_TASK INSTRUCTIONS_:
A: From the numeric struct discussion below, extract everything between "OTOH alignment considerations" and "to break one.", inclusive.
B: State whether each statement agrees with the numeric struct discussion below, answering yes or no and quoting the deciding words: (i) The writer would prefer to keep the whole struct local to numeric.c. (ii) The writer regards the additional layer of struct as definitely bad. (iii) The writer suggests that alignment considerations may make the idea hopeless.
** Opening SUPPLIED PASSAGE block **
Yeah, you would need an additional layer of struct to represent the
numeric with a length word in front of it. I think this is not
necessarily bad because it would perhaps open the door to working
directly with short-varlena-header values, which is never going to
be possible with this:
> typedef struct NumericData
> {
> int32 varlen;
> int16 n_header;
> union { ...
OTOH alignment considerations may make that idea hopeless anyway.
> Why n_data as char[1] instead of NumericDigit, you ask?
Yes, we'd have to export NumericDigit if we wanted to declare these
structs "properly" in numeric.h. I wonder if that decision should
be revisited. I'd lean to making the whole struct local to numeric.c
though. Is there anyplace else that really ought to see it?
>> I hadn't actually looked. I think though that it's a mistake to break
>> compatibility on both dscale and weight when you only need to break one.
** Closing SUPPLIED PASSAGE block **
** Opening THE DATA block **
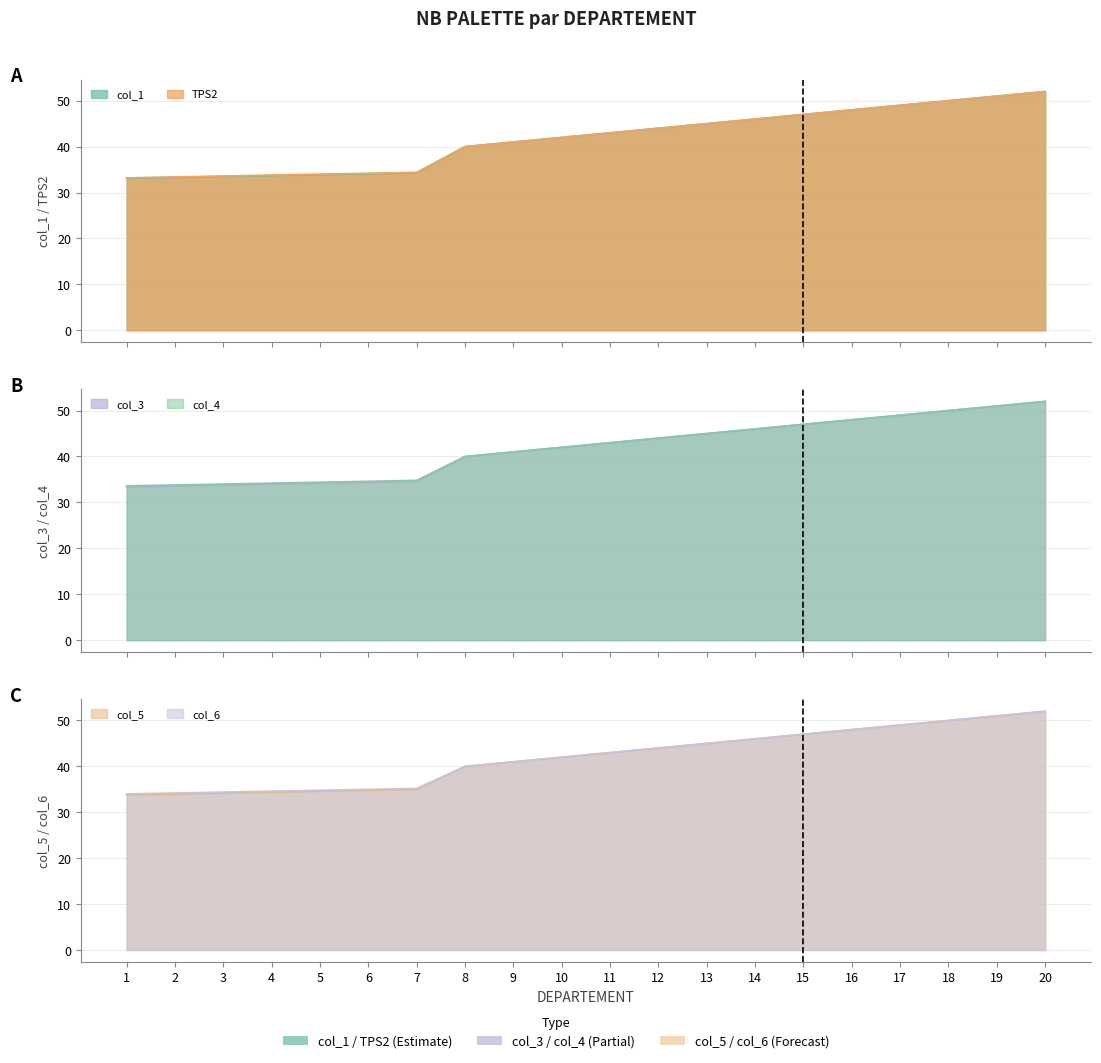

What is the maximum value shown in the chart?

52.0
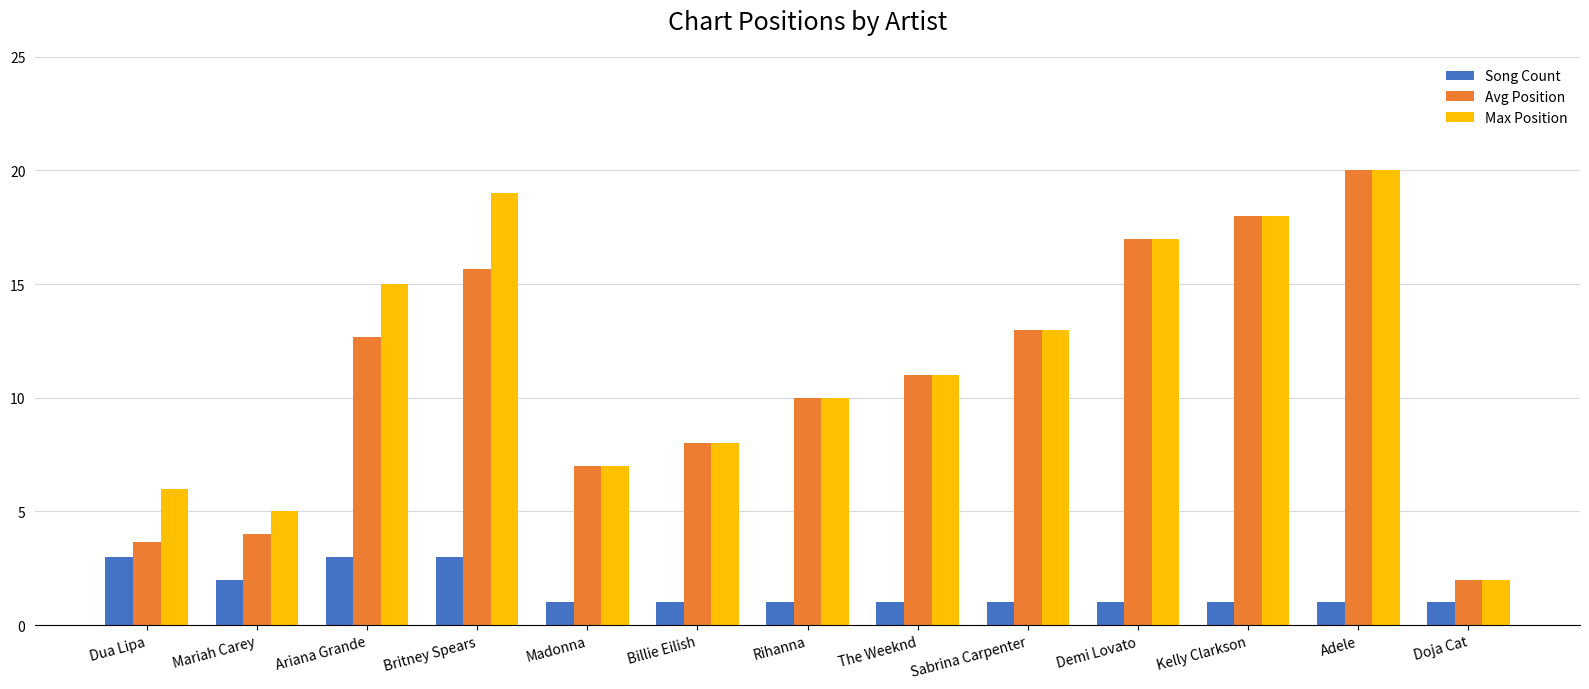

What are all the series names shown in the legend?

Song Count, Avg Position, Max Position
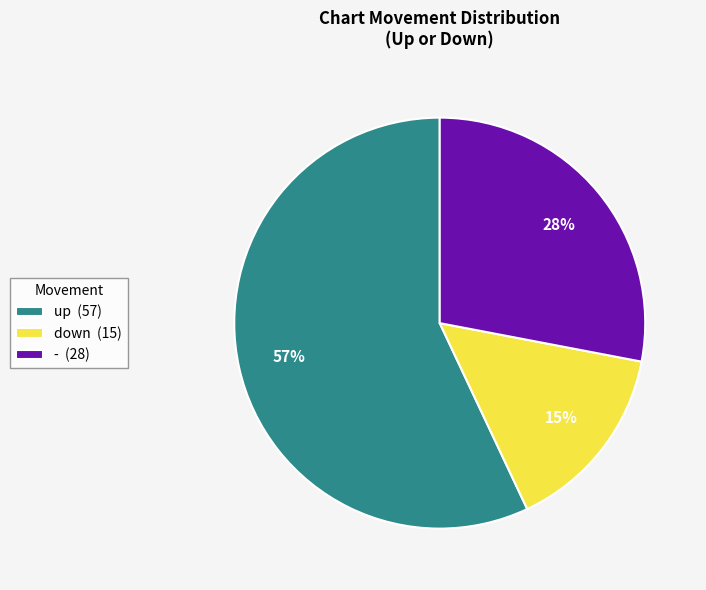

Which category has the smallest portion of the pie?

down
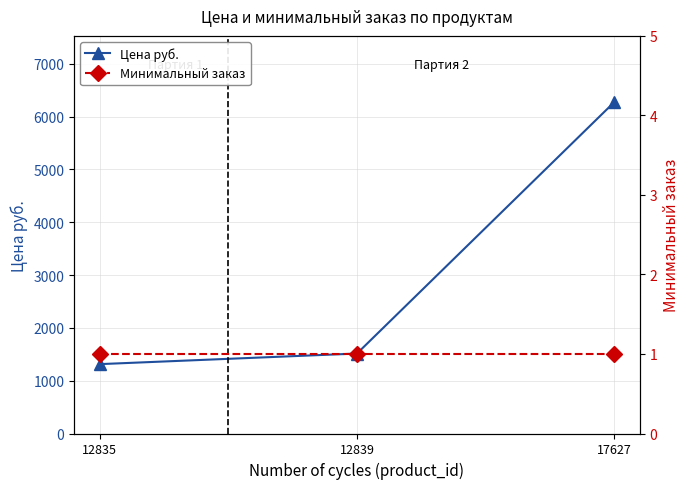

Which category has the highest value in the Цена руб. series?

17627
** Closing THE DATA block **
_EXPECTED OUTPUTS_:
A:
OTOH alignment considerations may make that idea hopeless anyway.
> Why n_data as char[1] instead of NumericDigit, you ask?
Yes, we'd have to export NumericDigit if we wanted to declare these
structs "properly" in numeric.h. I wonder if that decision should
be revisited. I'd lean to making the whole struct local to numeric.c
though. Is there anyplace else that really ought to see it?
>> I hadn't actually looked. I think though that it's a mistake to break
>> compatibility on both dscale and weight when you only need to break one.

B:
(i) Yes: "I'd lean to making the whole struct local to numeric.c"
(ii) No: "I think this is not necessarily bad"
(iii) Yes: "alignment considerations may make that idea hopeless anyway"